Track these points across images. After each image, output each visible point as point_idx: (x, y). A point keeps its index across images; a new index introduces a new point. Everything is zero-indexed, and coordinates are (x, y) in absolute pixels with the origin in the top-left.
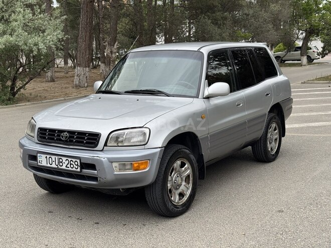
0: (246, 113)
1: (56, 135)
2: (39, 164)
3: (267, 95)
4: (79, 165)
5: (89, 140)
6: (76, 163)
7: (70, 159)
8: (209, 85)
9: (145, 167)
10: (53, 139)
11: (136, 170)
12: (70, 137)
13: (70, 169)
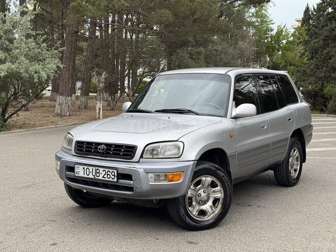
0: (270, 135)
1: (93, 147)
2: (76, 175)
3: (290, 119)
4: (116, 175)
5: (126, 152)
6: (113, 174)
7: (107, 170)
8: (237, 106)
9: (179, 178)
10: (91, 151)
11: (170, 181)
12: (107, 149)
13: (107, 179)
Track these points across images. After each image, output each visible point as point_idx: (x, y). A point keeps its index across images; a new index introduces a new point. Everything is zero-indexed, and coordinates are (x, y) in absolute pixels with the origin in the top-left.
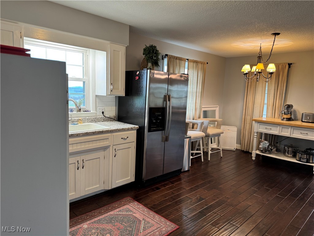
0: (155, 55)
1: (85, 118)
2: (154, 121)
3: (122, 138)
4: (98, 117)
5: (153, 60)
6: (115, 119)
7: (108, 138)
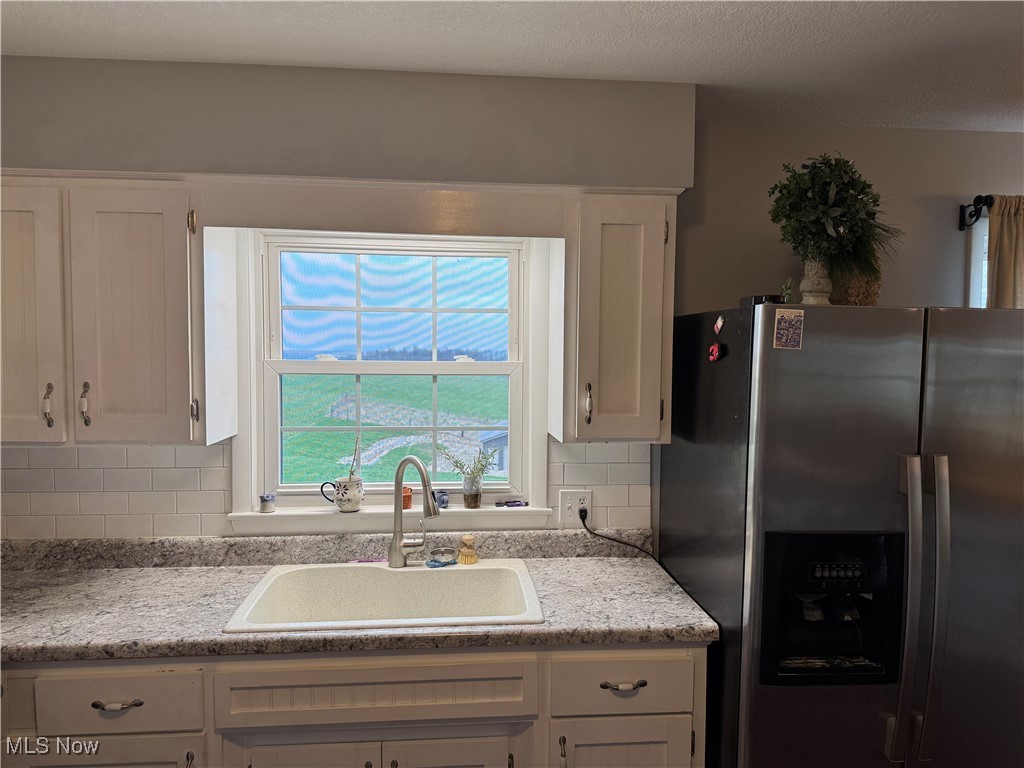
0: (837, 212)
1: (495, 533)
2: (815, 616)
3: (604, 686)
4: (560, 532)
5: (825, 244)
6: (648, 546)
7: (521, 678)
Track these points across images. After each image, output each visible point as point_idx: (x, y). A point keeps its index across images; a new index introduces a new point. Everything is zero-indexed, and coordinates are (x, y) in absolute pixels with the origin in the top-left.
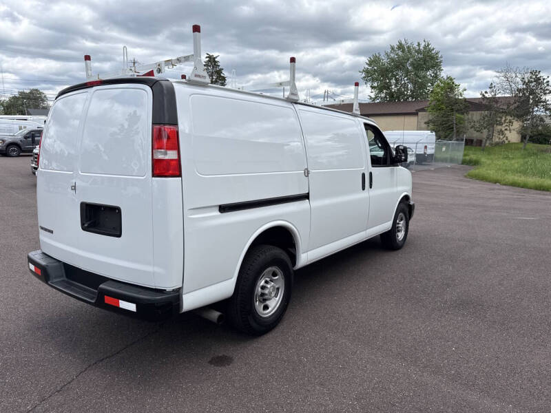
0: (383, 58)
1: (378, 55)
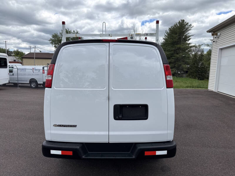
0: (59, 35)
1: (56, 34)
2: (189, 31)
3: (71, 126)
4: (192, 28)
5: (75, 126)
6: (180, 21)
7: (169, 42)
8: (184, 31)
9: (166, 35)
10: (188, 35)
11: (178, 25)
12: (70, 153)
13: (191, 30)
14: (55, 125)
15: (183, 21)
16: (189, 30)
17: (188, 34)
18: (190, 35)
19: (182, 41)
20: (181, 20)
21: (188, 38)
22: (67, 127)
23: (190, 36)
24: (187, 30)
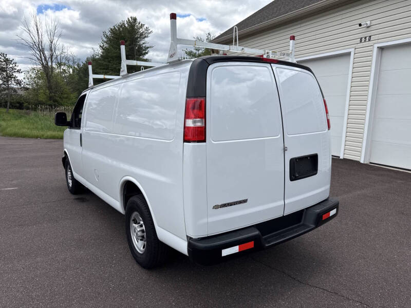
2: (146, 39)
3: (240, 202)
4: (149, 33)
5: (245, 201)
6: (130, 19)
7: (115, 55)
8: (138, 38)
9: (105, 39)
10: (144, 45)
11: (127, 25)
12: (251, 245)
13: (147, 37)
14: (216, 207)
15: (135, 19)
16: (145, 37)
17: (144, 43)
18: (147, 45)
19: (136, 55)
20: (131, 17)
21: (144, 50)
22: (234, 205)
23: (148, 48)
24: (143, 36)
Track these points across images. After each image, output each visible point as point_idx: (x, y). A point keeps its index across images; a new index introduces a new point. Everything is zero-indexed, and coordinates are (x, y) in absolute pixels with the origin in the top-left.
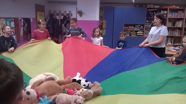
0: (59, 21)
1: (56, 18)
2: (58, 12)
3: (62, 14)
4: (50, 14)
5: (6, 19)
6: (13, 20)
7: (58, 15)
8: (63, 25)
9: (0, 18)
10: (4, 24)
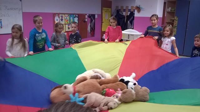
0: (125, 18)
1: (122, 14)
2: (125, 8)
3: (129, 10)
4: (117, 11)
5: (70, 15)
6: (77, 16)
7: (124, 10)
8: (129, 22)
9: (64, 14)
10: (68, 19)
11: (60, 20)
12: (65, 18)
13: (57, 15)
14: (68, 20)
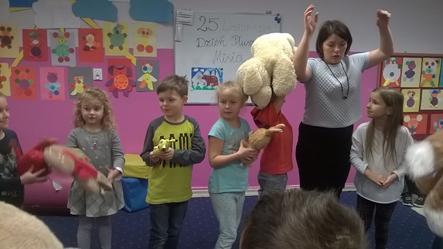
9: (422, 56)
10: (433, 73)
11: (404, 76)
12: (425, 68)
13: (393, 59)
14: (434, 76)
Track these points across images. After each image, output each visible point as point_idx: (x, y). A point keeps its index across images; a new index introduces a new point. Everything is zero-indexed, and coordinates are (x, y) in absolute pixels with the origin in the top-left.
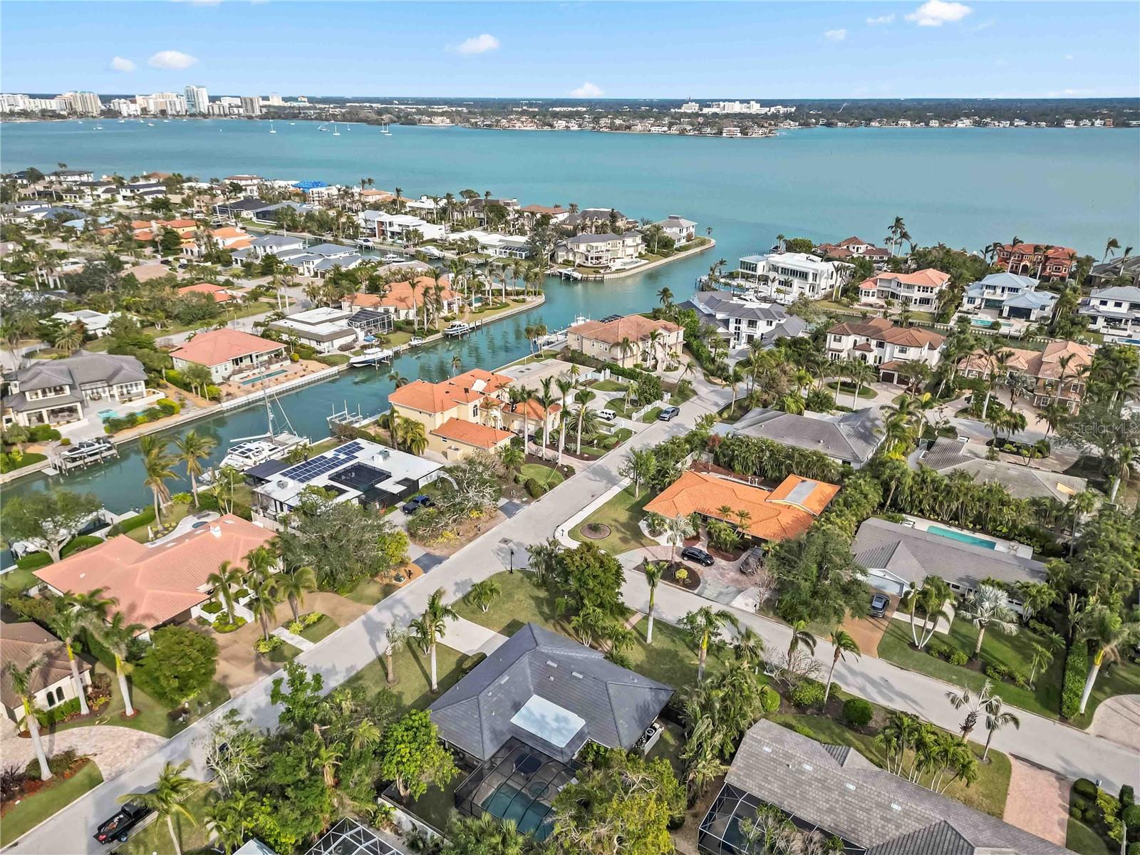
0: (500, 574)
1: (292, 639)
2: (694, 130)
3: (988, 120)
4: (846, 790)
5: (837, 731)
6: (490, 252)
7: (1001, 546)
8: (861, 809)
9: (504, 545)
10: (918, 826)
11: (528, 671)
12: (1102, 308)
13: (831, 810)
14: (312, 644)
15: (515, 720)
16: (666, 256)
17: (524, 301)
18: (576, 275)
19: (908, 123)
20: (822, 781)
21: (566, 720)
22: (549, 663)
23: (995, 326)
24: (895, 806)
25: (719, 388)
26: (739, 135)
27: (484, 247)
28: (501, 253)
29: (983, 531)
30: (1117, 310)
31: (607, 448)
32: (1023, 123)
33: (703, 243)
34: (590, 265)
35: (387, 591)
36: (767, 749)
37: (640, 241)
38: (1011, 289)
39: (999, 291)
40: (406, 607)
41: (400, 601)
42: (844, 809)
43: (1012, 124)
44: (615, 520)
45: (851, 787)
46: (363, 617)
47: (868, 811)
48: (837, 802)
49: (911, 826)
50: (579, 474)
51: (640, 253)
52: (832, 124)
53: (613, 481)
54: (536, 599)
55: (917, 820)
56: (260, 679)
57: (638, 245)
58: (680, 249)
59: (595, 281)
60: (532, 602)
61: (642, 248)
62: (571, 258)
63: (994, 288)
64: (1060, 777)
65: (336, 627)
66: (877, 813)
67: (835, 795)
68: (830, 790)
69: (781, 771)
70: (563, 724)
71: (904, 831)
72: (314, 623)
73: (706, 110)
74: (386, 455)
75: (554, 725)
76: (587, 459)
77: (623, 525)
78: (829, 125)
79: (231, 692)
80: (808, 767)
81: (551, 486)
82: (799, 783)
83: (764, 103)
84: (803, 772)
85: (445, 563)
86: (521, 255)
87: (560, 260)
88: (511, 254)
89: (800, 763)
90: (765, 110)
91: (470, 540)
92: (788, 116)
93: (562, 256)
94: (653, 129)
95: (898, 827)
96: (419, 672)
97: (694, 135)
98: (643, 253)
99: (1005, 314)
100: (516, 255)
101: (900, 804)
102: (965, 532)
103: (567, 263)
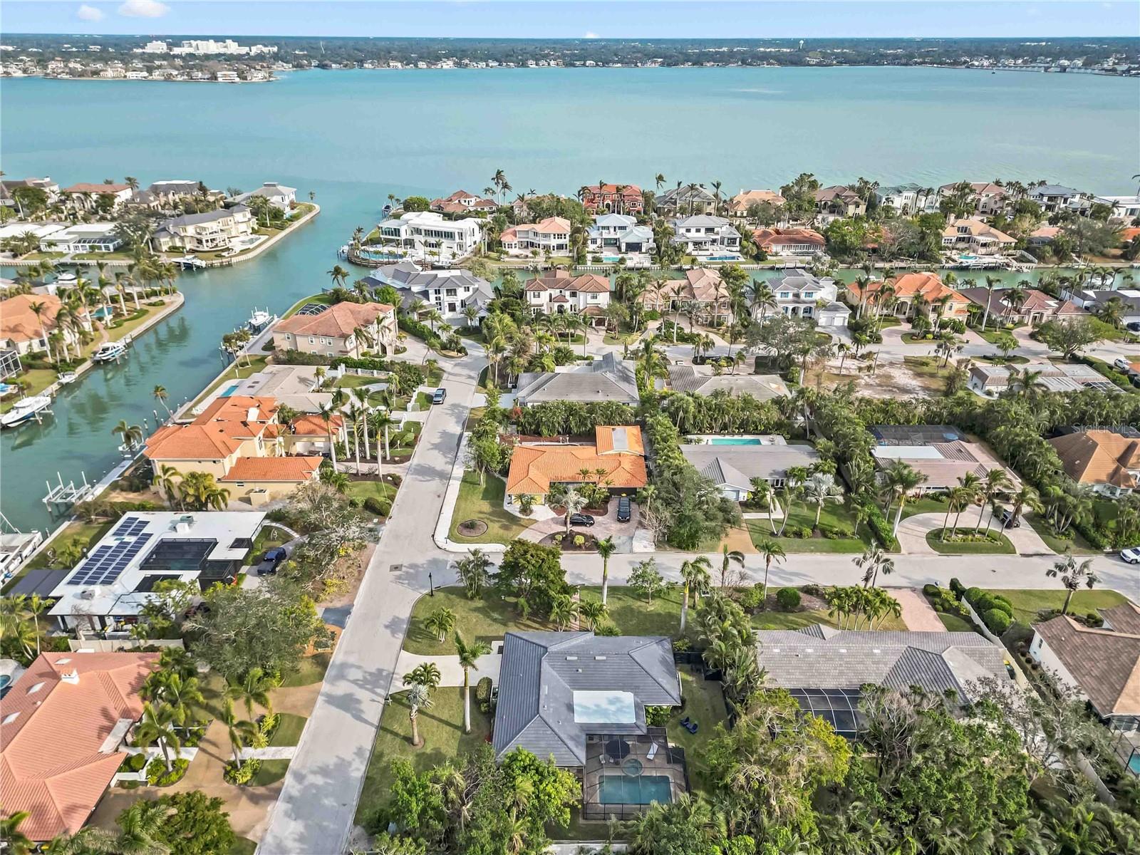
.....
▸ What to do
Repeat exactly the lines above from the one with "15: (515, 720)" up to and including the one with "31: (607, 448)". No other line belongs in the reply.

▸ Output below
15: (515, 720)
16: (666, 256)
17: (524, 301)
18: (576, 275)
19: (908, 123)
20: (822, 781)
21: (566, 720)
22: (549, 663)
23: (995, 326)
24: (895, 806)
25: (719, 388)
26: (739, 135)
27: (484, 247)
28: (501, 253)
29: (983, 531)
30: (1117, 310)
31: (607, 448)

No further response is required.